▶ Exercise set
- A) Reproduce the stretch of the Kyrie Irving column from "It therefore makes" through "make you believe.".
- B) According to the Kyrie Irving column, why was locker room tension in Boston bound to happen? Answer in one to three sentences.

It therefore makes me sad to find myself feeling the need to write the same exact column, 20 months later, with a different player in the headline. Kyrie Irving, ladies and gentlemen, is not the evil villain that sports writers seem so determined to make you believe. 

In Kyrie’s case, the rumors of being a locker room scourge predate his time in New York, reaching a climax at the end of last year’s season in Boston, in which the Celtics just never put the pieces together. Irving, based on his history and his superstar status, was unsurprisingly blamed for Boston’s perceived lack of unity and chemistry.  

Was he at least partly to blame? Yes, especially after those unnecessary public comments about the team’s young players. But if you think the problem was Kyrie alone, you’re wrong. Jaylen Brown and Jayson Tatum had disappointing seasons, Terry Rozier never accepted his role, Gordon Hayward was mostly nonexistent and Brad Stevens looked plain lost. Throw all of that together on a team that never lived up to expectations in a city that has ridiculously high expectations and you’re bound to get some locker room tension.

[Collected data]
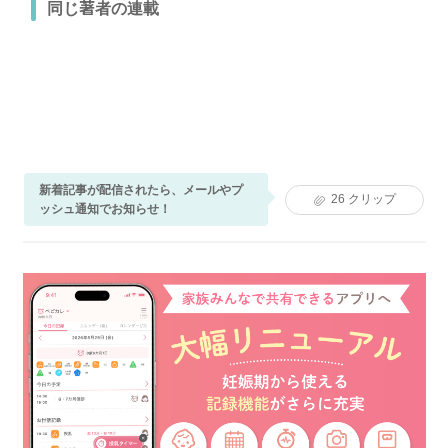
同じ著者の連載
新着記事が配信されたら、メールやプ
26
クリップ
ッシュ通知でお知らせ！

▶ Task-by-task solutions
- A)
It therefore makes me sad to find myself feeling the need to write the same exact column, 20 months later, with a different player in the headline. Kyrie Irving, ladies and gentlemen, is not the evil villain that sports writers seem so determined to make you believe.

- B) Jaylen Brown and Jayson Tatum had disappointing seasons, Terry Rozier never accepted his role, Gordon Hayward was mostly nonexistent, and Brad Stevens looked plain lost. All of that came together on a team that never lived up to expectations, in a city with ridiculously high expectations.